-- EXERCISE INPUTS follows --
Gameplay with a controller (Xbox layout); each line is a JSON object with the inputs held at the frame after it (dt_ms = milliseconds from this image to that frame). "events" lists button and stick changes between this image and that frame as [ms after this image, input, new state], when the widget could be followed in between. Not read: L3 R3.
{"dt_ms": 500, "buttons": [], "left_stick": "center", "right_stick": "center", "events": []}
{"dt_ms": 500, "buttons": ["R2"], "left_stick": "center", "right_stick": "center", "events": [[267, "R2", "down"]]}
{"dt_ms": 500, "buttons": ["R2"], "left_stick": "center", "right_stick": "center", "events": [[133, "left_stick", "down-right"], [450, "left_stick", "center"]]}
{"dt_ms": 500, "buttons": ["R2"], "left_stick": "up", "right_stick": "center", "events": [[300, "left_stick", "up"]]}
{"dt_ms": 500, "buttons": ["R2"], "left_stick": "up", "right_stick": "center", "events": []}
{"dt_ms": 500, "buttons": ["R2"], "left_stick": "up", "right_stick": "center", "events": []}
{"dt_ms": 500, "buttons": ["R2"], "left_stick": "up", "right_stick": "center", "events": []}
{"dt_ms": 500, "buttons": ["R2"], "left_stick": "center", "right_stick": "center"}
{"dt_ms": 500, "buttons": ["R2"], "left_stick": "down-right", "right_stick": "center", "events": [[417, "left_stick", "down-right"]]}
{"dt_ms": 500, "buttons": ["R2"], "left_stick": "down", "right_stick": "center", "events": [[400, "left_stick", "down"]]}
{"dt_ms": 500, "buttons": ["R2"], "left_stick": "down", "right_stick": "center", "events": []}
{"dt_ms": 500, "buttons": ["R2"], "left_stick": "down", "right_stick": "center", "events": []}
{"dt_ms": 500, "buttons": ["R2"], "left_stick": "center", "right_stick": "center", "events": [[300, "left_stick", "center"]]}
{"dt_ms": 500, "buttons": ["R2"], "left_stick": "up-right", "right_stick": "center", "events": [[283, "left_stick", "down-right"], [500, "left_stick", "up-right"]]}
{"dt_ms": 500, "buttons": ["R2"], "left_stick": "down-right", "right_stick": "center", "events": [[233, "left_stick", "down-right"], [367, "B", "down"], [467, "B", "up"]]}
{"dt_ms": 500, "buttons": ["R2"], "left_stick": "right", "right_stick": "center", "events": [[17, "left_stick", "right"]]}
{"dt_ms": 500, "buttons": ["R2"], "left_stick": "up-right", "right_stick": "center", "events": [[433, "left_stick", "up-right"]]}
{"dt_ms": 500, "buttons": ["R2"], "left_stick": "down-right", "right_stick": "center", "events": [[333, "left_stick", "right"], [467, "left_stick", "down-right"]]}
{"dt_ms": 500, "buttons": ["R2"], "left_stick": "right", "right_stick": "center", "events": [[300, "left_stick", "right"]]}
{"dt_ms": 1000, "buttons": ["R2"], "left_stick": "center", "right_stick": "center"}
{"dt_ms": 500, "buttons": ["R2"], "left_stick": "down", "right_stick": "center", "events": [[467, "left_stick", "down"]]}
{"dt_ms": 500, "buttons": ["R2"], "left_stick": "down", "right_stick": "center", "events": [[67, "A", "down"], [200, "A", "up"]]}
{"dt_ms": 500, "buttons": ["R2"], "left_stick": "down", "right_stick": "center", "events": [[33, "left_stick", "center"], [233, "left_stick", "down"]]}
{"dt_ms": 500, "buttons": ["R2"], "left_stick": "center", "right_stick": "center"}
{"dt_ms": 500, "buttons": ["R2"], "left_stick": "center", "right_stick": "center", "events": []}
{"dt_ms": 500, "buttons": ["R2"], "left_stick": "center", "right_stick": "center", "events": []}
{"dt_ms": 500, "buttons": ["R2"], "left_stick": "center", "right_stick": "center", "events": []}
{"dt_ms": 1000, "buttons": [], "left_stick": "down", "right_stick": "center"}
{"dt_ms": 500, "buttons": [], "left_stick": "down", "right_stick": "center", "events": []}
-- EXERCISE INPUTS concluded --
» YOUR GOAL: Transcribe the listing from start to finish, exactly as given.

» YOUR SOLUTION:
Gameplay with a controller (Xbox layout); each line is a JSON object with the inputs held at the frame after it (dt_ms = milliseconds from this image to that frame). "events" lists button and stick changes between this image and that frame as [ms after this image, input, new state], when the widget could be followed in between. Not read: L3 R3.
{"dt_ms": 500, "buttons": [], "left_stick": "center", "right_stick": "center", "events": []}
{"dt_ms": 500, "buttons": ["R2"], "left_stick": "center", "right_stick": "center", "events": [[267, "R2", "down"]]}
{"dt_ms": 500, "buttons": ["R2"], "left_stick": "center", "right_stick": "center", "events": [[133, "left_stick", "down-right"], [450, "left_stick", "center"]]}
{"dt_ms": 500, "buttons": ["R2"], "left_stick": "up", "right_stick": "center", "events": [[300, "left_stick", "up"]]}
{"dt_ms": 500, "buttons": ["R2"], "left_stick": "up", "right_stick": "center", "events": []}
{"dt_ms": 500, "buttons": ["R2"], "left_stick": "up", "right_stick": "center", "events": []}
{"dt_ms": 500, "buttons": ["R2"], "left_stick": "up", "right_stick": "center", "events": []}
{"dt_ms": 500, "buttons": ["R2"], "left_stick": "center", "right_stick": "center"}
{"dt_ms": 500, "buttons": ["R2"], "left_stick": "down-right", "right_stick": "center", "events": [[417, "left_stick", "down-right"]]}
{"dt_ms": 500, "buttons": ["R2"], "left_stick": "down", "right_stick": "center", "events": [[400, "left_stick", "down"]]}
{"dt_ms": 500, "buttons": ["R2"], "left_stick": "down", "right_stick": "center", "events": []}
{"dt_ms": 500, "buttons": ["R2"], "left_stick": "down", "right_stick": "center", "events": []}
{"dt_ms": 500, "buttons": ["R2"], "left_stick": "center", "right_stick": "center", "events": [[300, "left_stick", "center"]]}
{"dt_ms": 500, "buttons": ["R2"], "left_stick": "up-right", "right_stick": "center", "events": [[283, "left_stick", "down-right"], [500, "left_stick", "up-right"]]}
{"dt_ms": 500, "buttons": ["R2"], "left_stick": "down-right", "right_stick": "center", "events": [[233, "left_stick", "down-right"], [367, "B", "down"], [467, "B", "up"]]}
{"dt_ms": 500, "buttons": ["R2"], "left_stick": "right", "right_stick": "center", "events": [[17, "left_stick", "right"]]}
{"dt_ms": 500, "buttons": ["R2"], "left_stick": "up-right", "right_stick": "center", "events": [[433, "left_stick", "up-right"]]}
{"dt_ms": 500, "buttons": ["R2"], "left_stick": "down-right", "right_stick": "center", "events": [[333, "left_stick", "right"], [467, "left_stick", "down-right"]]}
{"dt_ms": 500, "buttons": ["R2"], "left_stick": "right", "right_stick": "center", "events": [[300, "left_stick", "right"]]}
{"dt_ms": 1000, "buttons": ["R2"], "left_stick": "center", "right_stick": "center"}
{"dt_ms": 500, "buttons": ["R2"], "left_stick": "down", "right_stick": "center", "events": [[467, "left_stick", "down"]]}
{"dt_ms": 500, "buttons": ["R2"], "left_stick": "down", "right_stick": "center", "events": [[67, "A", "down"], [200, "A", "up"]]}
{"dt_ms": 500, "buttons": ["R2"], "left_stick": "down", "right_stick": "center", "events": [[33, "left_stick", "center"], [233, "left_stick", "down"]]}
{"dt_ms": 500, "buttons": ["R2"], "left_stick": "center", "right_stick": "center"}
{"dt_ms": 500, "buttons": ["R2"], "left_stick": "center", "right_stick": "center", "events": []}
{"dt_ms": 500, "buttons": ["R2"], "left_stick": "center", "right_stick": "center", "events": []}
{"dt_ms": 500, "buttons": ["R2"], "left_stick": "center", "right_stick": "center", "events": []}
{"dt_ms": 1000, "buttons": [], "left_stick": "down", "right_stick": "center"}
{"dt_ms": 500, "buttons": [], "left_stick": "down", "right_stick": "center", "events": []}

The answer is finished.